(RECORDS FOR THE EXERCISE)
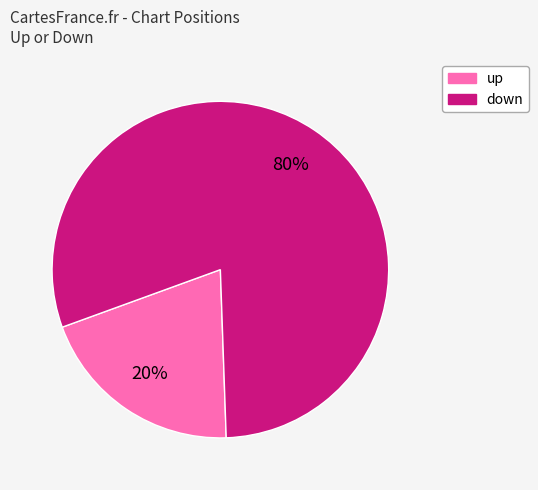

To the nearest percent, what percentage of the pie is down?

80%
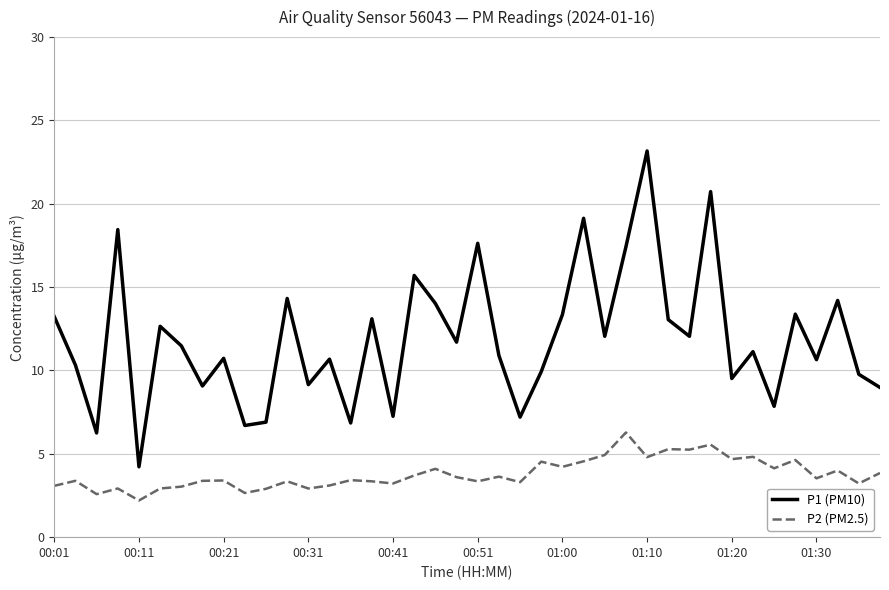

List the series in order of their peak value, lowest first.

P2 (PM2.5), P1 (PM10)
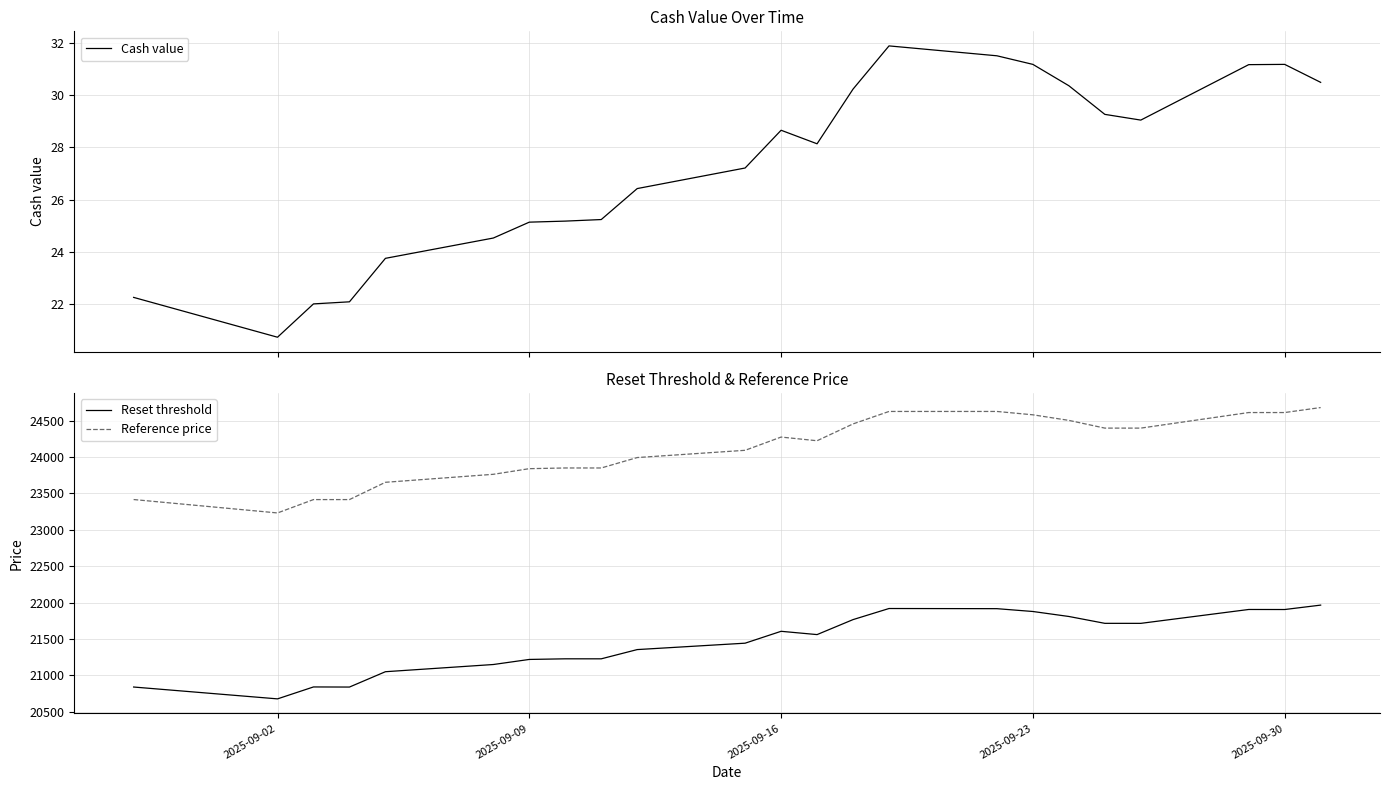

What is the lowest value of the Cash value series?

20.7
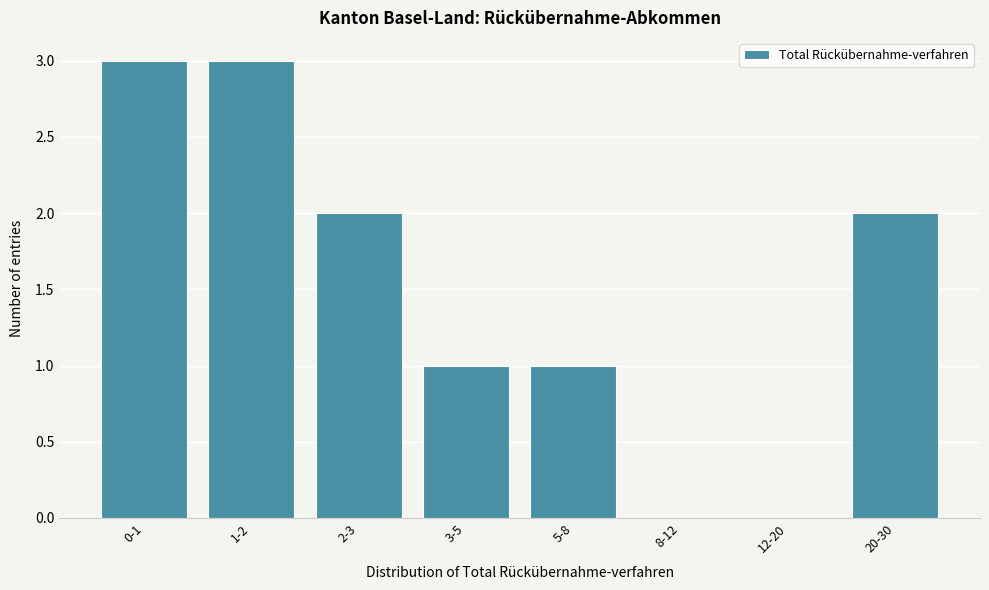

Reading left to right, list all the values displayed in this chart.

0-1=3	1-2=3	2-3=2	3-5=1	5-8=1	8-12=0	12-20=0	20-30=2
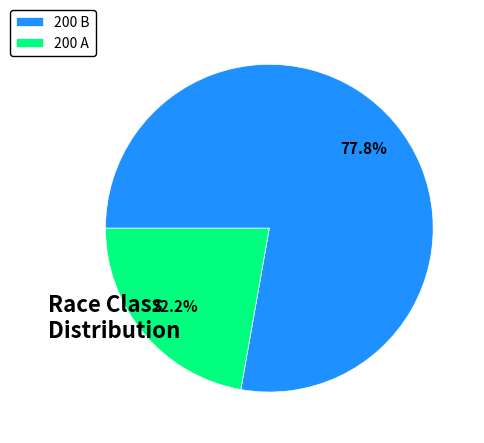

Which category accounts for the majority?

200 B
(End RECORDS FOR THE EXERCISE)
(RECORDS FOR THE EXERCISE)
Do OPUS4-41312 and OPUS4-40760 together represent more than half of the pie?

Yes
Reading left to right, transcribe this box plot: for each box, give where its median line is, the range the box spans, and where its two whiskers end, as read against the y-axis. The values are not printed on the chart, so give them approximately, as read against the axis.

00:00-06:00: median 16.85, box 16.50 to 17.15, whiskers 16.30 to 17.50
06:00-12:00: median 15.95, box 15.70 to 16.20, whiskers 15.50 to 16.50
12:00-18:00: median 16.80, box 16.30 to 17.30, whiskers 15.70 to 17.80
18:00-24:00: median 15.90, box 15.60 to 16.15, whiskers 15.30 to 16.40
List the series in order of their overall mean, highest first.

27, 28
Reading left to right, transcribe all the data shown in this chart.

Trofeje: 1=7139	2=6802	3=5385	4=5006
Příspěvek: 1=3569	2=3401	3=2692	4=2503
(End RECORDS FOR THE EXERCISE)
PROMPT: Please repeat the entries between the lines holding "To the nearest" and "Reading left to right, list", inclusive, swapping "percentage" for "share" and keeping everything else the same. Leave the pictures out.

ANSWER SPACE:
To the nearest percent, what share of the pie is down?

80%

List the series in order of their peak value, lowest first.

P2 (PM2.5), P1 (PM10)

What is the lowest value of the Cash value series?

20.7

Reading left to right, list all the values displayed in this chart.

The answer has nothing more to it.